* _Work item_:
Please output exactly the lines below, starting at the line that has "-2.25: 0.668 -> 0.66" and ending at the line that has "Finnland: 95 -> 75", both included; leave out all pictures and include nothing else.

(Dataset entries)
------------------------------------------------------------
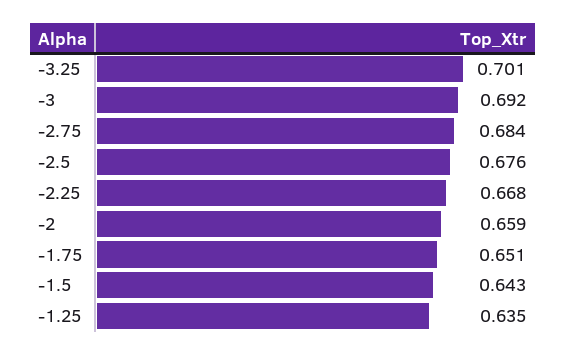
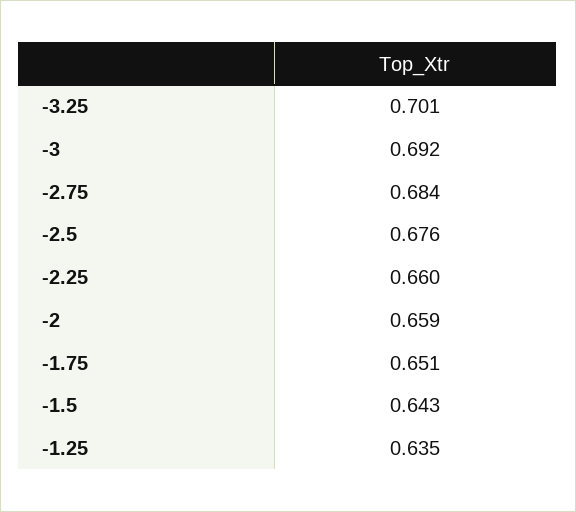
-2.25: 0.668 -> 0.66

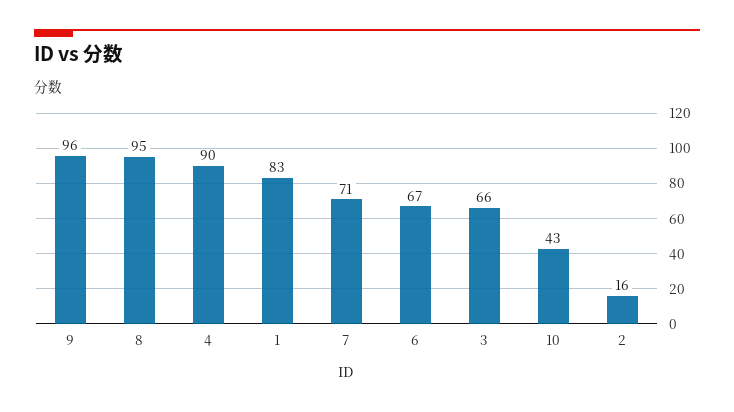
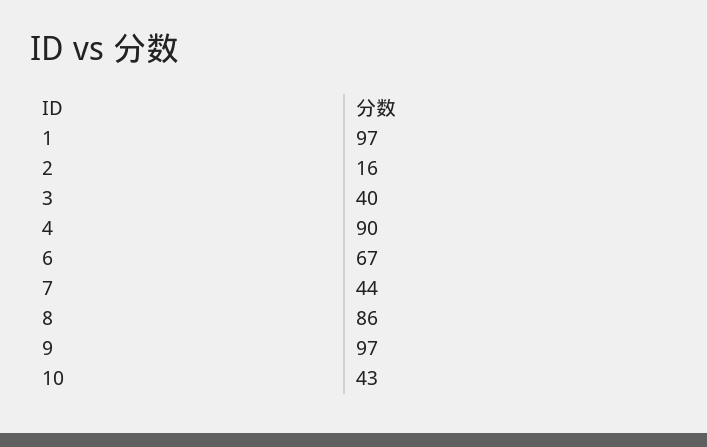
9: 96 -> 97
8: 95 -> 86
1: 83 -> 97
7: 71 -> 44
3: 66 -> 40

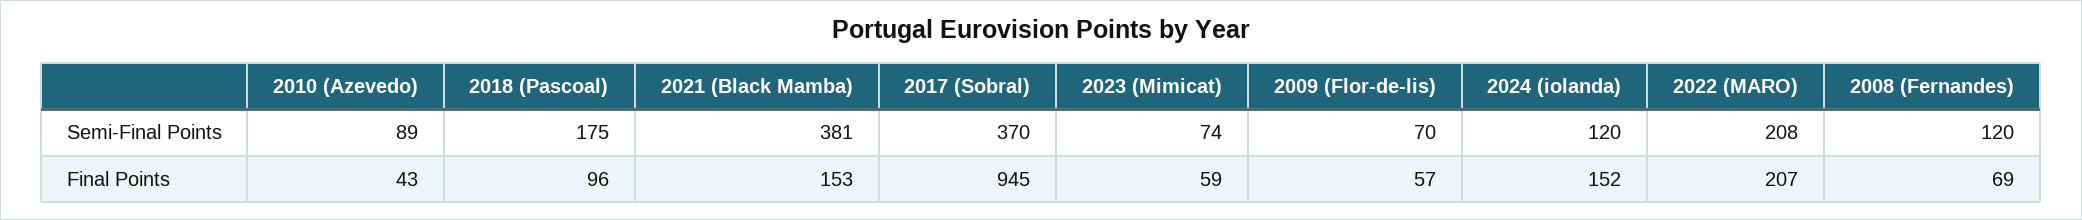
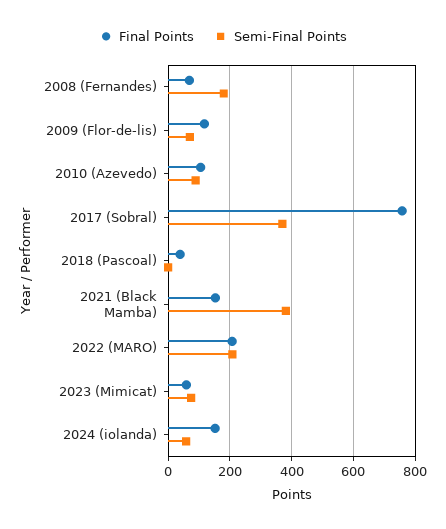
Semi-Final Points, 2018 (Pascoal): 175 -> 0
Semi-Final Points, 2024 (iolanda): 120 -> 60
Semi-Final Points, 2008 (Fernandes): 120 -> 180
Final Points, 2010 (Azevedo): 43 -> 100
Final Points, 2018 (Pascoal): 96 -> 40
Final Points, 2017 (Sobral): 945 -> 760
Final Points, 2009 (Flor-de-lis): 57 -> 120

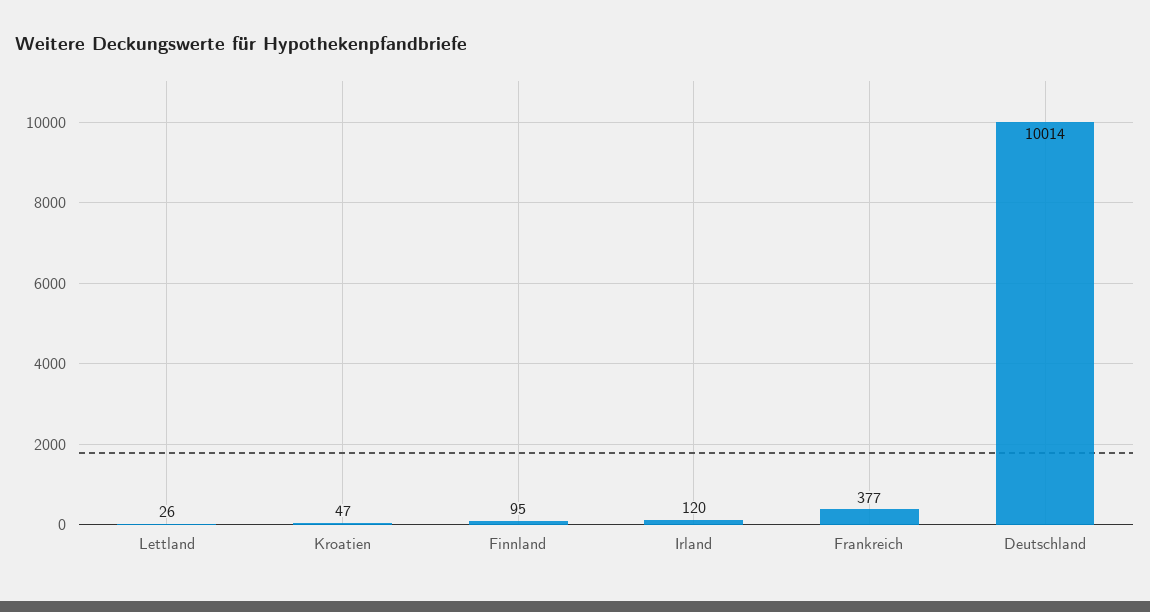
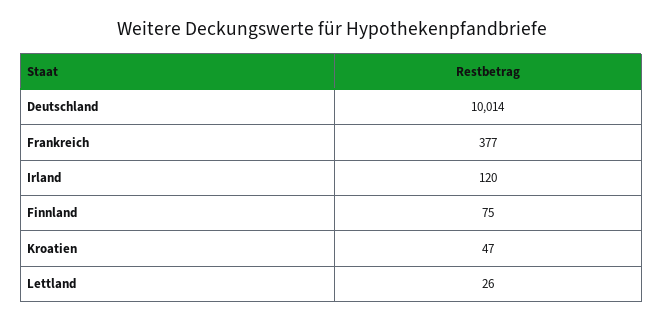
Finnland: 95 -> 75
------------------------------------------------------------
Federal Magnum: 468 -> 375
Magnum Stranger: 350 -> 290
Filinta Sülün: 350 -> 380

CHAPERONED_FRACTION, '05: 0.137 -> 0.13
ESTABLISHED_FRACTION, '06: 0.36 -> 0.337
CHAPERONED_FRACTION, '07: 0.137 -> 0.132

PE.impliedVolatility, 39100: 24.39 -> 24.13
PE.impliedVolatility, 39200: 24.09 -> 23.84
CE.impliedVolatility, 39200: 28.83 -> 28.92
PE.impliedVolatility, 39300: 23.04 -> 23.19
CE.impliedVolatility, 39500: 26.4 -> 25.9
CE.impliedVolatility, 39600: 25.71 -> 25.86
------------------------------------------------------------
* _Result below_:
-2.25: 0.668 -> 0.66

9: 96 -> 97
8: 95 -> 86
1: 83 -> 97
7: 71 -> 44
3: 66 -> 40

Semi-Final Points, 2018 (Pascoal): 175 -> 0
Semi-Final Points, 2024 (iolanda): 120 -> 60
Semi-Final Points, 2008 (Fernandes): 120 -> 180
Final Points, 2010 (Azevedo): 43 -> 100
Final Points, 2018 (Pascoal): 96 -> 40
Final Points, 2017 (Sobral): 945 -> 760
Final Points, 2009 (Flor-de-lis): 57 -> 120

Finnland: 95 -> 75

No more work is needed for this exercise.